Thomas Cooper, merchant, granted licence to build a bakehouse on the backside of his brick-house in Shrimpton's Lane in Boston, provided he slate and roughcast the same.
Licence granted to David Robertson, mariner, to build a house of timber upon a piece of land in Boston; between Mr. Increase Mather's and the widow Rainsford's, provided he build the ends of brick, rough cast the sides, and build a flat roof to the same.
Licence granted to Samuel Sewall to erect a barn in the south end of Boston, on land formerly belonging to Robert Walker.

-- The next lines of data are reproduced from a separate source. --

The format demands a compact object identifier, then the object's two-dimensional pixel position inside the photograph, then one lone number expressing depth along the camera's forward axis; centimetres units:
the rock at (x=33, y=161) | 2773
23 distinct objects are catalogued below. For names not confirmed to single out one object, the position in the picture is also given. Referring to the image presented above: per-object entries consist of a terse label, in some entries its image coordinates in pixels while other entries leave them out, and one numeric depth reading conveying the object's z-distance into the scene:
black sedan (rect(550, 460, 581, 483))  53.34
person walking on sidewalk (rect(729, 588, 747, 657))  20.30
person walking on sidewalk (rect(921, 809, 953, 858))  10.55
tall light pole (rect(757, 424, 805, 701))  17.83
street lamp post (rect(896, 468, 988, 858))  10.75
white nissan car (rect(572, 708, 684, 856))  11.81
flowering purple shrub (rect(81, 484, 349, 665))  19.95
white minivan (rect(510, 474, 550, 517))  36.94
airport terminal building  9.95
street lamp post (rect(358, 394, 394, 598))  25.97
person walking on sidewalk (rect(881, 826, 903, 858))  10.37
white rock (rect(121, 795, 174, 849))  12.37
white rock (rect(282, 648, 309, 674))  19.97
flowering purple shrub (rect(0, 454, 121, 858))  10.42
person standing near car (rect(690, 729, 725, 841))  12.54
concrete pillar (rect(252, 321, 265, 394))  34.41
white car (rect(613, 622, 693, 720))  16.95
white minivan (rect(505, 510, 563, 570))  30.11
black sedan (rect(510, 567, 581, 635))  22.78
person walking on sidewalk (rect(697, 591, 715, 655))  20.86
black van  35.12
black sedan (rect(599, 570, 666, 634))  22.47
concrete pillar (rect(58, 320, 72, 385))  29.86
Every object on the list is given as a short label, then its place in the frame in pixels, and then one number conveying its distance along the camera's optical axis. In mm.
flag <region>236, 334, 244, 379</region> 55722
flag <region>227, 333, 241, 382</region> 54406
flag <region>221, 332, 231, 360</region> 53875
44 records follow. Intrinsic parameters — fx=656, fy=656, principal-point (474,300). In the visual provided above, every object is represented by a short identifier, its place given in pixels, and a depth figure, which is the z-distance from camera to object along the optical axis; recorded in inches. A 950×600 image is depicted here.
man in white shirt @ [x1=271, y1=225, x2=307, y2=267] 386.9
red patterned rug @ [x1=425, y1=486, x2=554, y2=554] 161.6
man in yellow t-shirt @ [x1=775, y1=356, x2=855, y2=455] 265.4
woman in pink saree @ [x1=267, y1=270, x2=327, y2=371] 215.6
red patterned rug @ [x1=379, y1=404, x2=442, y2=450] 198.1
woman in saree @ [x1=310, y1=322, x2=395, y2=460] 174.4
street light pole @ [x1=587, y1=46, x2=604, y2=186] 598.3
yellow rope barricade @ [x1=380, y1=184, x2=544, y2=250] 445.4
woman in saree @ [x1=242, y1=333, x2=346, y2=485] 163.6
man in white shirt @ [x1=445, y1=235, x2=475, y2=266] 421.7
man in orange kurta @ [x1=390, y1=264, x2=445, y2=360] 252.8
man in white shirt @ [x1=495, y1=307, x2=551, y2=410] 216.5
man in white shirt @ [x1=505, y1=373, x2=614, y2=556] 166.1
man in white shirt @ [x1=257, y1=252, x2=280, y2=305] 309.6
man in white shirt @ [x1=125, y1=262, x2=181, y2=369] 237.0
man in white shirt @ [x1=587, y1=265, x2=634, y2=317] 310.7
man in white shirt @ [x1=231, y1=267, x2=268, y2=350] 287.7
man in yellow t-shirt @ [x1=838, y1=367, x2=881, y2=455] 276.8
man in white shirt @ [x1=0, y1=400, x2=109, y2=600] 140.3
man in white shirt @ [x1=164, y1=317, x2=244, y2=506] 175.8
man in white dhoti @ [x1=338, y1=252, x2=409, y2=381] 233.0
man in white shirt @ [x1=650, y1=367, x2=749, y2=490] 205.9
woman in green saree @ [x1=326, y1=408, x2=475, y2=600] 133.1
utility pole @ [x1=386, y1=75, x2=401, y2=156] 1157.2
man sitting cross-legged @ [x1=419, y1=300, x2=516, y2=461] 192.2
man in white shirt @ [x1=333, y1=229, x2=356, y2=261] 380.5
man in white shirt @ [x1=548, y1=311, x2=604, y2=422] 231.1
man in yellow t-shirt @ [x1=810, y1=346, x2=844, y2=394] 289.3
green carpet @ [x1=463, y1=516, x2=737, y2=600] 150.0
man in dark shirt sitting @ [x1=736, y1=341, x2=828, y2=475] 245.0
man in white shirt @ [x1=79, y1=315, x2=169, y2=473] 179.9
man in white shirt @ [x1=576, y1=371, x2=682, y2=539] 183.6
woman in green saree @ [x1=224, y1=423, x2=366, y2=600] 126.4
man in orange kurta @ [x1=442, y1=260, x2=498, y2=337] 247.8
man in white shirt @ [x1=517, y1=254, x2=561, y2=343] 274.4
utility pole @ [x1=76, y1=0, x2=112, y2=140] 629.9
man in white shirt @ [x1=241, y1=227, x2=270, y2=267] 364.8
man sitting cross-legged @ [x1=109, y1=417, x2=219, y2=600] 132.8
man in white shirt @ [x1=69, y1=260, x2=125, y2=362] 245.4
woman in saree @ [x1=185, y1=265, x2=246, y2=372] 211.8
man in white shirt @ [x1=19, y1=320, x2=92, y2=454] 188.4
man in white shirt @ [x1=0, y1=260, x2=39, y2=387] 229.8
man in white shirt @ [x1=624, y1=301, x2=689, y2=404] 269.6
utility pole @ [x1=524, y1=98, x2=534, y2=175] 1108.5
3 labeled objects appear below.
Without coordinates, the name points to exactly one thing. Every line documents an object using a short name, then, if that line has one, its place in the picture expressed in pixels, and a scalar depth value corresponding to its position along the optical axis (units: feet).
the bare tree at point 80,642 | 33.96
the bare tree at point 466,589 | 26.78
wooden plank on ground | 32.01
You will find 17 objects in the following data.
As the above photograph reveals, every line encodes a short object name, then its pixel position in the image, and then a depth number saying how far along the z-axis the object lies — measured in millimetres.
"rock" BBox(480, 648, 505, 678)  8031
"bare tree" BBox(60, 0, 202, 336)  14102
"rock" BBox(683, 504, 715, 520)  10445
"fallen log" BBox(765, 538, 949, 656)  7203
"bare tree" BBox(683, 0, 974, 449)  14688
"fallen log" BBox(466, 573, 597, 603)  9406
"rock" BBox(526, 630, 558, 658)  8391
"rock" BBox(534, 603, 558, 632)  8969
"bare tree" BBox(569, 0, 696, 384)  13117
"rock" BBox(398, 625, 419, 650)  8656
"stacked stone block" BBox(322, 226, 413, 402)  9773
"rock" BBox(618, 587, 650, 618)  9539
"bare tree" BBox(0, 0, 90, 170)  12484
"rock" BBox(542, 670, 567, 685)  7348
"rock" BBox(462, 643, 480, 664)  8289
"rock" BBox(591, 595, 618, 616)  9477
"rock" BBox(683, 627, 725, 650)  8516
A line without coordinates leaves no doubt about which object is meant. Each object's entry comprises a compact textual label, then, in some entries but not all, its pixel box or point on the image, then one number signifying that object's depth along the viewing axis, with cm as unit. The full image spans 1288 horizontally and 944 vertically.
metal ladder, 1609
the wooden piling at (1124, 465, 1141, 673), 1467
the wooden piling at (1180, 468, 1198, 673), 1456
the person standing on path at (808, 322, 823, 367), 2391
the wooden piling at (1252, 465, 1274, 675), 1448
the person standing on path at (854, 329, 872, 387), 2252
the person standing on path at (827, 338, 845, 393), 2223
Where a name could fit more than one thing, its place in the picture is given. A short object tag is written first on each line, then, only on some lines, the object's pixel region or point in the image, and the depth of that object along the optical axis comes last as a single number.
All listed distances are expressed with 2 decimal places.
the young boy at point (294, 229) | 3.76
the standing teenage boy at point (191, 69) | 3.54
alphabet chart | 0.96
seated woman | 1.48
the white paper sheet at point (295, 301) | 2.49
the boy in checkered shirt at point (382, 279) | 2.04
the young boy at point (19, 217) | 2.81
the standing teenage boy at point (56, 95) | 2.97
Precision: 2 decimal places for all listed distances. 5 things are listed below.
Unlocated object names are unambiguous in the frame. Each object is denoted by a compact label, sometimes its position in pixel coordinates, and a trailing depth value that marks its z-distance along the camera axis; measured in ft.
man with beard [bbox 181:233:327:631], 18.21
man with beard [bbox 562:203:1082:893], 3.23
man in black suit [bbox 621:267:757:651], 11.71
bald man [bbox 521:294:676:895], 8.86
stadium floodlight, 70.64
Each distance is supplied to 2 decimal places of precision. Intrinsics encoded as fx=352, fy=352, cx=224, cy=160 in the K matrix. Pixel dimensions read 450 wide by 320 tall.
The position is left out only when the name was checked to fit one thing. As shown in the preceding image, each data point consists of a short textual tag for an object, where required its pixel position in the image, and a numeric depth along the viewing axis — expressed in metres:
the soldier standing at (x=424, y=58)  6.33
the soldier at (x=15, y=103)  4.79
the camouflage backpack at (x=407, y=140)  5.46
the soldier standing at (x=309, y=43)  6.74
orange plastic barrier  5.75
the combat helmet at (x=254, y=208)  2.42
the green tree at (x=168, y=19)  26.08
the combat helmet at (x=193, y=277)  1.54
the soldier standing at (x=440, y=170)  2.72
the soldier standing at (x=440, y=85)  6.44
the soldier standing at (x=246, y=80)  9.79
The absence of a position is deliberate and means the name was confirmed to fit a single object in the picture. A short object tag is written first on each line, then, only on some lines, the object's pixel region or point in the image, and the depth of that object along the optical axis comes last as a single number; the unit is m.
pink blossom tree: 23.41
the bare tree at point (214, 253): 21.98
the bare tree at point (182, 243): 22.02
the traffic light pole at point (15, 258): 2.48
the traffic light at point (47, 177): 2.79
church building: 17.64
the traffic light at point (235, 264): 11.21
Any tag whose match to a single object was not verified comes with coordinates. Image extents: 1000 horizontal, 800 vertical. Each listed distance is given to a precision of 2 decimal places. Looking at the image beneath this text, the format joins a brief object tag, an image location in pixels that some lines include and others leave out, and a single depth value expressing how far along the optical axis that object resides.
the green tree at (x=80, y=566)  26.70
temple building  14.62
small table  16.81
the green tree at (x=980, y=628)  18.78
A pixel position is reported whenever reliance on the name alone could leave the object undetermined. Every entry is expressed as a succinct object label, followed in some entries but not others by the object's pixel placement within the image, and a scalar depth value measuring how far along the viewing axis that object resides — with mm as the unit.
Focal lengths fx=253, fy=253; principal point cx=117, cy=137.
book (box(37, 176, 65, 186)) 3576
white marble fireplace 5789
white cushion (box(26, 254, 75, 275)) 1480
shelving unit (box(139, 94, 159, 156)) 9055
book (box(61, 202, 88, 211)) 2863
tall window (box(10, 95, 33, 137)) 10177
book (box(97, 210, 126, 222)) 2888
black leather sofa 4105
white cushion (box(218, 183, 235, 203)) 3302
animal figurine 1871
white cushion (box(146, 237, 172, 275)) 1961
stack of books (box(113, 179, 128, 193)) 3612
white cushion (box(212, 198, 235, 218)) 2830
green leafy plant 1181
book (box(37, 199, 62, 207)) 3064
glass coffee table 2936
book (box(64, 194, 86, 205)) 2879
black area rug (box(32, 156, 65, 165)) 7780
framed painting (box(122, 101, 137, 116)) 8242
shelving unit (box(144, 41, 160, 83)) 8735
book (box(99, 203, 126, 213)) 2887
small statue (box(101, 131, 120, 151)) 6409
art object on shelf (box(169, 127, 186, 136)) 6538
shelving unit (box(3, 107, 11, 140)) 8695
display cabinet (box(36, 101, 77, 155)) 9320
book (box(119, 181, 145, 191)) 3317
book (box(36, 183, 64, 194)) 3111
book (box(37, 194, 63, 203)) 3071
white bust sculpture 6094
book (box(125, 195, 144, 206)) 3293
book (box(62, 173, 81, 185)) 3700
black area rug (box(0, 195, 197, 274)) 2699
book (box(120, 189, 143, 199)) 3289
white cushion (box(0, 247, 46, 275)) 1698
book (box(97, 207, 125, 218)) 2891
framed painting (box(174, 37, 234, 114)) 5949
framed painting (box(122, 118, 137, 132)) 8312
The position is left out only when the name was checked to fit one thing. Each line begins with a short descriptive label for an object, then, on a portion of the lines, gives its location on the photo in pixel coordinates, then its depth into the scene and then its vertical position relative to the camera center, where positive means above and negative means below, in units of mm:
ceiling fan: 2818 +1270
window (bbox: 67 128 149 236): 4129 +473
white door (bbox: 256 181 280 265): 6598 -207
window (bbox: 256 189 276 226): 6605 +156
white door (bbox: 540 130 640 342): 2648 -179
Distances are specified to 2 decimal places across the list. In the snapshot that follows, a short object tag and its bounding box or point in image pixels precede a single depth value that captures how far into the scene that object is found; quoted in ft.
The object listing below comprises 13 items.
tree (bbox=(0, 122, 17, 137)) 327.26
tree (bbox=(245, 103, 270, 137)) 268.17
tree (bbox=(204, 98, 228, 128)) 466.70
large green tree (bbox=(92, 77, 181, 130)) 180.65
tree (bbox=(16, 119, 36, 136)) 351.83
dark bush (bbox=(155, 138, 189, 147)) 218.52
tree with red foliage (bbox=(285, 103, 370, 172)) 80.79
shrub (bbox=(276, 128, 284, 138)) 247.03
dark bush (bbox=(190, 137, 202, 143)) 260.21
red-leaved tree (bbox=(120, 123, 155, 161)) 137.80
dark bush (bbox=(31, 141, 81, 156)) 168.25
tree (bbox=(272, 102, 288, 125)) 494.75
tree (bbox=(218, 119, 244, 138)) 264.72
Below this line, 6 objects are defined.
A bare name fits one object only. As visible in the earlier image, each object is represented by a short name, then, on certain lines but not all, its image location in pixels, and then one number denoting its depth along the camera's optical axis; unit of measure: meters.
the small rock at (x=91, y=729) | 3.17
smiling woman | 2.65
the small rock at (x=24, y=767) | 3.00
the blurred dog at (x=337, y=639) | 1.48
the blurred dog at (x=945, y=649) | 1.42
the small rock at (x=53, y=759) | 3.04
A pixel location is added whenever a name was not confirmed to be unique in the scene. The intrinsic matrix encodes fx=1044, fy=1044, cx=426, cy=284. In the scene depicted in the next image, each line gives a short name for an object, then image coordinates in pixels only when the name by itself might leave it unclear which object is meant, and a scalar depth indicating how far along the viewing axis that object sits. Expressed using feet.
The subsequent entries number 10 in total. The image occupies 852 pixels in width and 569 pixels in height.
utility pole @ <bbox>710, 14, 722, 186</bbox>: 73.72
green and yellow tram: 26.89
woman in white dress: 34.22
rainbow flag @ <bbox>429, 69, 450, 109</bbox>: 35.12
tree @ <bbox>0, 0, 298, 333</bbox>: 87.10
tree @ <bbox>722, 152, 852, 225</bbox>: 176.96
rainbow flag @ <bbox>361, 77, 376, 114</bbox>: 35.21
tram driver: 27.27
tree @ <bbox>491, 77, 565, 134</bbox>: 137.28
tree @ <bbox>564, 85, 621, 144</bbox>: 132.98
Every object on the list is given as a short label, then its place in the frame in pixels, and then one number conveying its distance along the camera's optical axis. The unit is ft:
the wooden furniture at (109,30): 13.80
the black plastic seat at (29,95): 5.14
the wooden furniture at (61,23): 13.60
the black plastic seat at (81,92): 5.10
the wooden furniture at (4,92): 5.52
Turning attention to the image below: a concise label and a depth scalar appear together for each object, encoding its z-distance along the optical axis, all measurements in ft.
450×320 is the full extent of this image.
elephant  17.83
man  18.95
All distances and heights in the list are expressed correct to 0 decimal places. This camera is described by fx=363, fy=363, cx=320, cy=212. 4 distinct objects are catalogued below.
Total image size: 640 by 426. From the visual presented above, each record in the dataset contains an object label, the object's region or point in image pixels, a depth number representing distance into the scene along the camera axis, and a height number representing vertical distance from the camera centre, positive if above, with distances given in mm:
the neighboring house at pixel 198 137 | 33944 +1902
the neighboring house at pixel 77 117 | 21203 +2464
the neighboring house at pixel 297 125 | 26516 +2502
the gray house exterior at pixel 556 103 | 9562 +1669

Aug. 1.Account of Daniel Willard, keeper of the prison, for the maintenance of four pirates, paid.
Payment ordered for the mending of the road to Connecticut.
15l. ordered to be paid to Mr. Samuel Emery, minister of Wells.
Licence granted to Samuel Bridge, senr., to erect a barn of timber, near his own house at the south end of Boston. [Board of Trade. Massachusetts Bay, 2. pp. 3–6.]
July 31.678. Minutes of Council in Assembly of New York. Petition of John Marsh referred to a Committee.
Joint Committee of the two Houses appointed to consider His Excellency's proposal for building a Fort.